■ **Objectif**
Transcrivez intégralement, sans aucune modification, le texte ci-dessous sur le sujet et le thème du tableau.

■ **Extrait de page**
##########

Sa Vie |
Le tableau a un sujet et un thème.
Sujet : La mer
Thème
plastique (qui véhicule la vraie signification du tableau) : écriture
en droites et courbes, crêtes et ondulations, etc., etc. dont le jeu,
le rythme et l’expression constituent ce qui m’a poussé à
faire de ce
sujet un tableau, ces signes ayant trouvé en moi une réponse.
Ou
bien, voulant à nouveau peindre la mer en revenant l’année suivante, je
suis pris comme à mon insu, par l’expression d’une écriture en
arabesque, celle du figuier et des ses feuilles. Le sujet du figuier
s’impose dès lors (dessins, études, tableaux).
A partir de 1970,
ces signes, ces structures plastiques m’apparaissent comme seules
intéressantes, suffisantes et j’éprouve de plus en plus le besoin
d’évacuer le sujet au profit de son thème. Le tableau se dépouille et
l’échelle des écritures s’agrandit.
En 1980, je commence à
ressentir cette privation de la référence à ce que j’aime comme un
appauvrissement, je ne trouve plus de nourriture suffisante par la
seule imagination. En poussant plus loin et plus longtemps le style
pourrait aussi devenir une matière.

##########

■ **Données affichées**
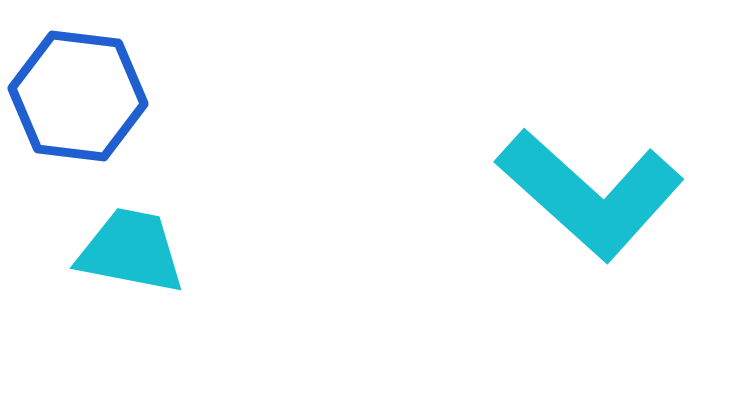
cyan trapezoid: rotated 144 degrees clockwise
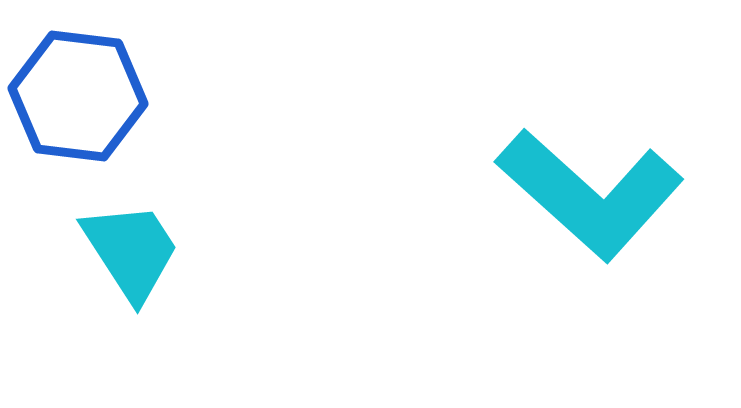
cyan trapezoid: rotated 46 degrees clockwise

##########

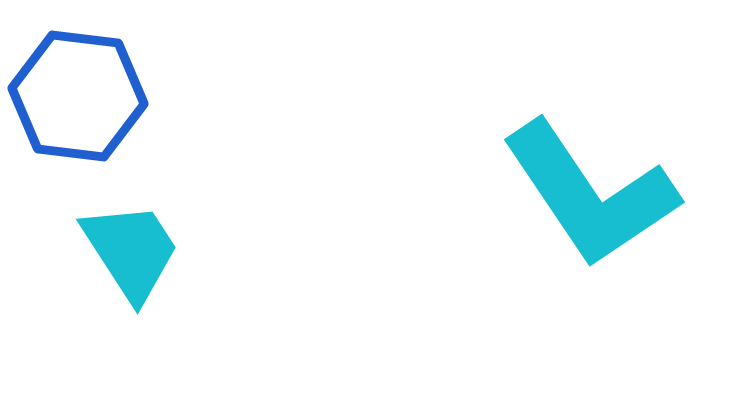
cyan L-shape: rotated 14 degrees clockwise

##########

■ **Réponse complète**
Sa Vie |
Le tableau a un sujet et un thème.
Sujet : La mer
Thème
plastique (qui véhicule la vraie signification du tableau) : écriture
en droites et courbes, crêtes et ondulations, etc., etc. dont le jeu,
le rythme et l’expression constituent ce qui m’a poussé à
faire de ce
sujet un tableau, ces signes ayant trouvé en moi une réponse.
Ou
bien, voulant à nouveau peindre la mer en revenant l’année suivante, je
suis pris comme à mon insu, par l’expression d’une écriture en
arabesque, celle du figuier et des ses feuilles. Le sujet du figuier
s’impose dès lors (dessins, études, tableaux).
A partir de 1970,
ces signes, ces structures plastiques m’apparaissent comme seules
intéressantes, suffisantes et j’éprouve de plus en plus le besoin
d’évacuer le sujet au profit de son thème. Le tableau se dépouille et
l’échelle des écritures s’agrandit.
En 1980, je commence à
ressentir cette privation de la référence à ce que j’aime comme un
appauvrissement, je ne trouve plus de nourriture suffisante par la
seule imagination. En poussant plus loin et plus longtemps le style
pourrait aussi devenir une matière.